[Extracted page text data]

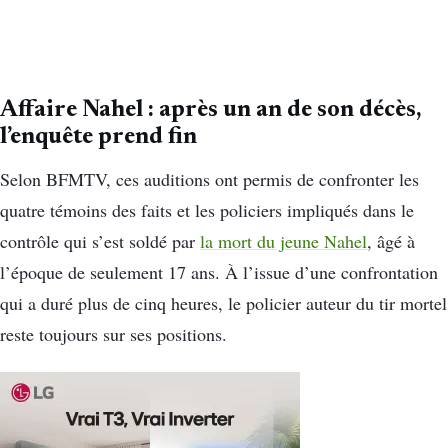
Affaire Nahel : après un an de son décès,
l’enquête prend fin
Selon BFMTV, ces auditions ont permis de confronter les
quatre témoins des faits et les policiers impliqués dans le
contrôle qui s’est soldé par
la mort du jeune Nahel
, âgé à
l’époque de seulement 17 ans. À l’issue d’une confrontation
qui a duré plus de cinq heures, le policier auteur du tir mortel
reste toujours sur ses positions.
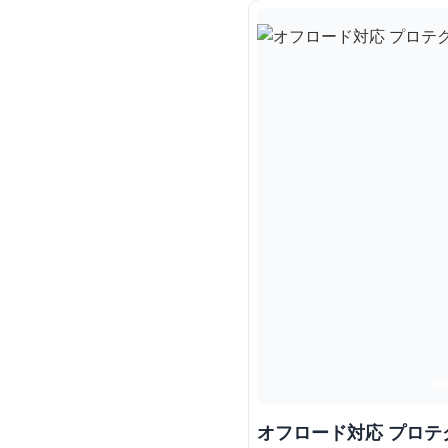
オフロード対応 プロテ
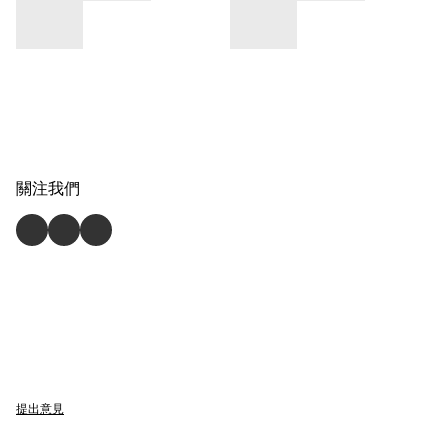
關注我們
提出意見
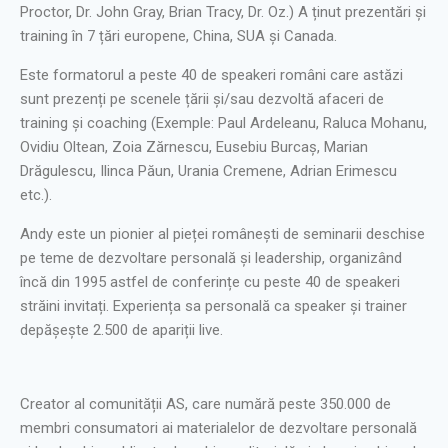
Proctor, Dr. John Gray, Brian Tracy, Dr. Oz.) A ținut prezentări şi
training în 7 țări europene, China, SUA și Canada.
Este formatorul a peste 40 de speakeri români care astăzi
sunt prezenți pe scenele țării și/sau dezvoltă afaceri de
training și coaching (Exemple: Paul Ardeleanu, Raluca Mohanu,
Ovidiu Oltean, Zoia Zărnescu, Eusebiu Burcaș, Marian
Drăgulescu, Ilinca Păun, Urania Cremene, Adrian Erimescu
etc.).
Andy este un pionier al pieței româneşti de seminarii deschise
pe teme de dezvoltare personală și leadership, organizând
încă din 1995 astfel de conferințe cu peste 40 de speakeri
străini invitați. Experiența sa personală ca speaker și trainer
depășește 2.500 de apariții live.
Creator al comunității AS, care numără peste 350.000 de
membri consumatori ai materialelor de dezvoltare personală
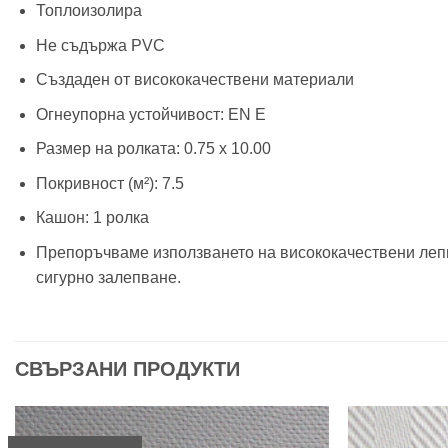
Топлоизолира
Не съдържа PVC
Създаден от висококачествени материали
Огнеупорна устойчивост: EN E
Размер на ролката: 0.75 х 10.00
Покривност (м²): 7.5
Кашон: 1 ролкa
Препоръчваме използването на висококачествени лепил
сигурно залепване.
СВЪРЗАНИ ПРОДУКТИ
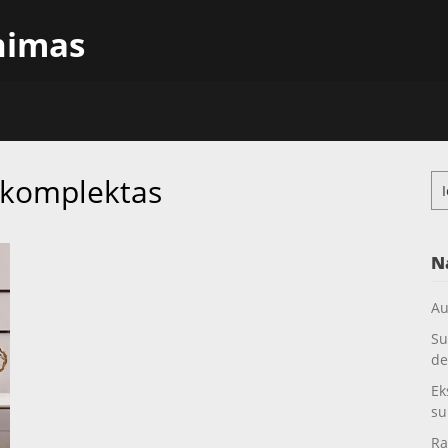
inimas
 komplektas
Ieš
N
Au
Su
de
Ek
su
Ra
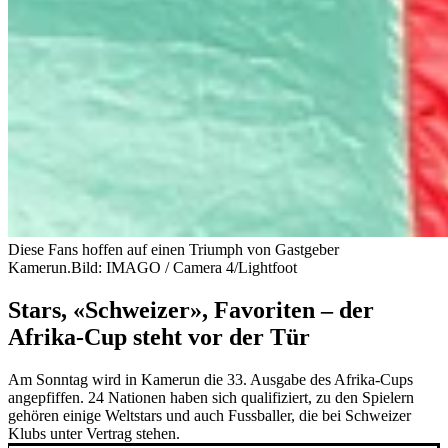
Diese Fans hoffen auf einen Triumph von Gastgeber
Kamerun.
Bild: IMAGO / Camera 4/Lightfoot
Stars, «Schweizer», Favoriten – der
Afrika-Cup steht vor der Tür
Am Sonntag wird in Kamerun die 33. Ausgabe des Afrika-Cups
angepfiffen. 24 Nationen haben sich qualifiziert, zu den Spielern
gehören einige Weltstars und auch Fussballer, die bei Schweizer
Klubs unter Vertrag stehen.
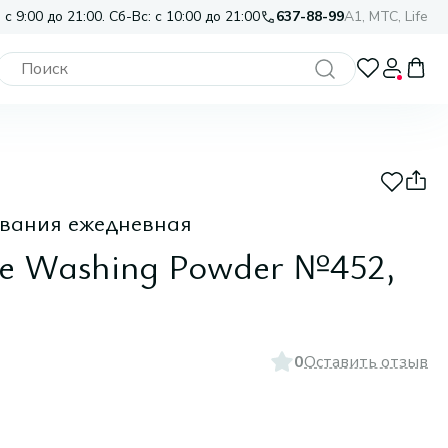
 с 9:00 до 21:00. Сб-Вс: с 10:00 до 21:00
637-88-99
A1, МТС, Life
ывания ежедневная
me Washing Powder №452,
0
Оставить отзыв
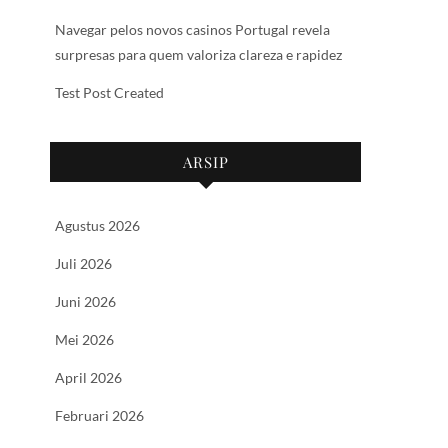
Navegar pelos novos casinos Portugal revela
surpresas para quem valoriza clareza e rapidez
Test Post Created
ARSIP
Agustus 2026
Juli 2026
Juni 2026
Mei 2026
April 2026
Februari 2026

**Your objective:** Edit the data above so that every "Kamerun" becomes "Kenia", keeping all other text unchanged. Leave the pictures out.

**Problem solution:**
Affaire Nahel : après un an de son décès,
l’enquête prend fin
Selon BFMTV, ces auditions ont permis de confronter les
quatre témoins des faits et les policiers impliqués dans le
contrôle qui s’est soldé par
la mort du jeune Nahel
, âgé à
l’époque de seulement 17 ans. À l’issue d’une confrontation
qui a duré plus de cinq heures, le policier auteur du tir mortel
reste toujours sur ses positions.
オフロード対応 プロテ
關注我們
提出意見
Proctor, Dr. John Gray, Brian Tracy, Dr. Oz.) A ținut prezentări şi
training în 7 țări europene, China, SUA și Canada.
Este formatorul a peste 40 de speakeri români care astăzi
sunt prezenți pe scenele țării și/sau dezvoltă afaceri de
training și coaching (Exemple: Paul Ardeleanu, Raluca Mohanu,
Ovidiu Oltean, Zoia Zărnescu, Eusebiu Burcaș, Marian
Drăgulescu, Ilinca Păun, Urania Cremene, Adrian Erimescu
etc.).
Andy este un pionier al pieței româneşti de seminarii deschise
pe teme de dezvoltare personală și leadership, organizând
încă din 1995 astfel de conferințe cu peste 40 de speakeri
străini invitați. Experiența sa personală ca speaker și trainer
depășește 2.500 de apariții live.
Creator al comunității AS, care numără peste 350.000 de
membri consumatori ai materialelor de dezvoltare personală
Топлоизолира
Не съдържа PVC
Създаден от висококачествени материали
Огнеупорна устойчивост: EN E
Размер на ролката: 0.75 х 10.00
Покривност (м²): 7.5
Кашон: 1 ролкa
Препоръчваме използването на висококачествени лепил
сигурно залепване.
СВЪРЗАНИ ПРОДУКТИ
inimas
 komplektas
Ieš
N
Au
Su
de
Ek
su
Ra
Diese Fans hoffen auf einen Triumph von Gastgeber
Kenia.
Bild: IMAGO / Camera 4/Lightfoot
Stars, «Schweizer», Favoriten – der
Afrika-Cup steht vor der Tür
Am Sonntag wird in Kenia die 33. Ausgabe des Afrika-Cups
angepfiffen. 24 Nationen haben sich qualifiziert, zu den Spielern
gehören einige Weltstars und auch Fussballer, die bei Schweizer
Klubs unter Vertrag stehen.
 с 9:00 до 21:00. Сб-Вс: с 10:00 до 21:00
637-88-99
A1, МТС, Life
ывания ежедневная
me Washing Powder №452,
0
Оставить отзыв
Navegar pelos novos casinos Portugal revela
surpresas para quem valoriza clareza e rapidez
Test Post Created
ARSIP
Agustus 2026
Juli 2026
Juni 2026
Mei 2026
April 2026
Februari 2026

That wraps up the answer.